Steak. Scallops. Shrimp. Roasted Veggies. Sauce Goals.
This is fine dining on a plate!
Ingredients:
For the Ribeye Steak:
- 1 juicy ribeye steak
- Salt & pepper
- 1 tbsp olive oil
- 1 tbsp butter
- Fresh thyme
For the Scallops & Shrimp:
- 6 scallops, patted dry
- 6–8 shrimp, peeled & deveined
- 2 tbsp butter
- 2 garlic cloves, minced
- Paprika, salt, black pepper
- Fresh parsley
For the Roasted Veggies:
- 1 cup diced sweet potatoes & carrots
- Olive oil, salt, pepper, thyme
- Roast at 400°F (200°C) for 25–30 mins
For the Dipping Sauce (Garlic Aioli):
- ½ cup mayo
- 1 garlic clove, minced
- 1 tsp lemon juice
- Salt & pepper
- Optional: touch of Dijon or horseradish
For the Pan Sauce:
- Steak drippings
- ¼ cup beef broth
- 1 tbsp Worcestershire sauce
- 1 tsp balsamic glaze or soy sauce
Instructions:
- Veggies First: Toss sweet potatoes and carrots in oil, season, and roast until golden and tender.
- Steak Time: Season steak, sear in hot skillet with oil and thyme.

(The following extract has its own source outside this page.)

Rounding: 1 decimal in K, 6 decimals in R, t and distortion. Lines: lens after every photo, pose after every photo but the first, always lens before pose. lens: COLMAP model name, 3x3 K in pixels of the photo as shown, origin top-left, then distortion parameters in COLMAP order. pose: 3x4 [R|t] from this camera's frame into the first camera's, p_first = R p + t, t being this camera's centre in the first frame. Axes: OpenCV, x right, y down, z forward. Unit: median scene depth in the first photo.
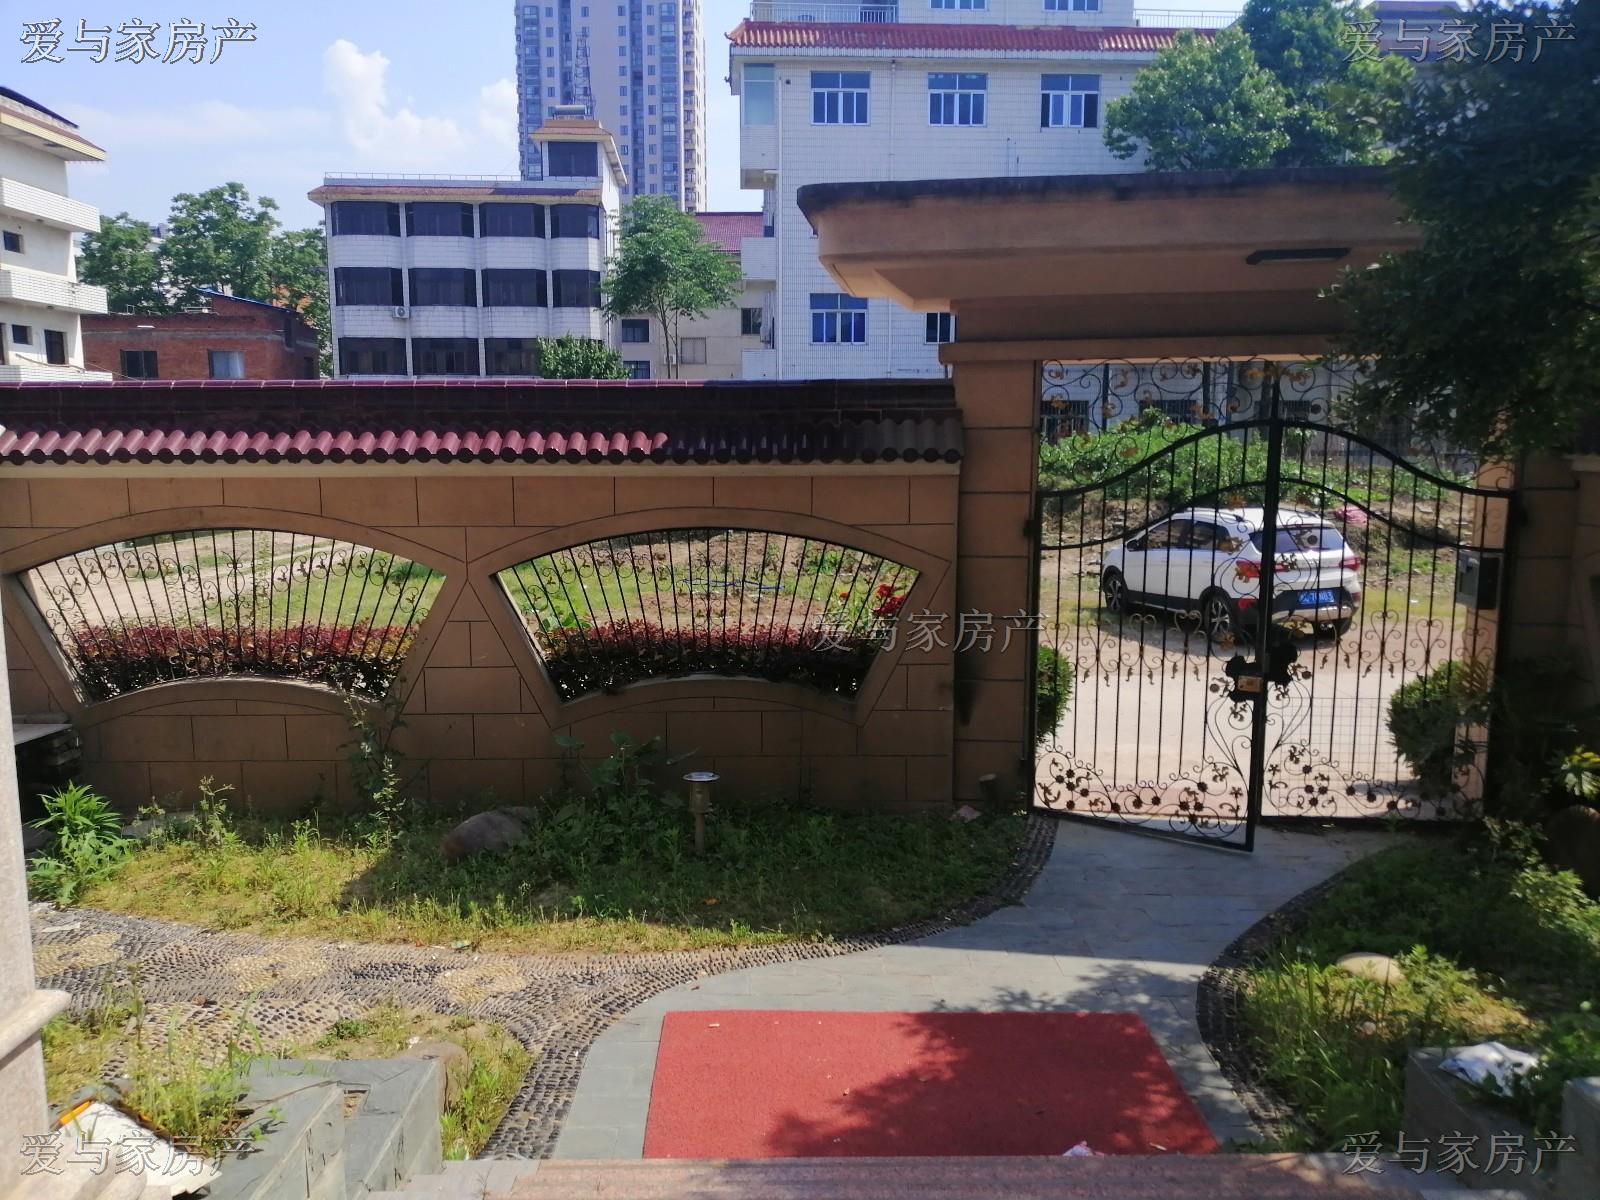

Add butter and baste. Cook to your preferred doneness. Rest before slicing.
- Scallops & Shrimp: In same pan, melt butter, add garlic. Sear scallops 1–2 mins per side till golden. Toss in shrimp until pink and cooked.
- Pan Sauce: Deglaze with broth and sauces. Let it reduce and thicken.
- Aioli: Mix all sauce ingredients in a small bowl until creamy.
Plate it up:
Grilled steak, seared scallops, juicy shrimp, roasted veggies, creamy aioli, all drenched in savory pan sauce.
Flavor-packed. Elegant. Drool-worthy!
Perfect for special nights or when you’re feelin’ fancy!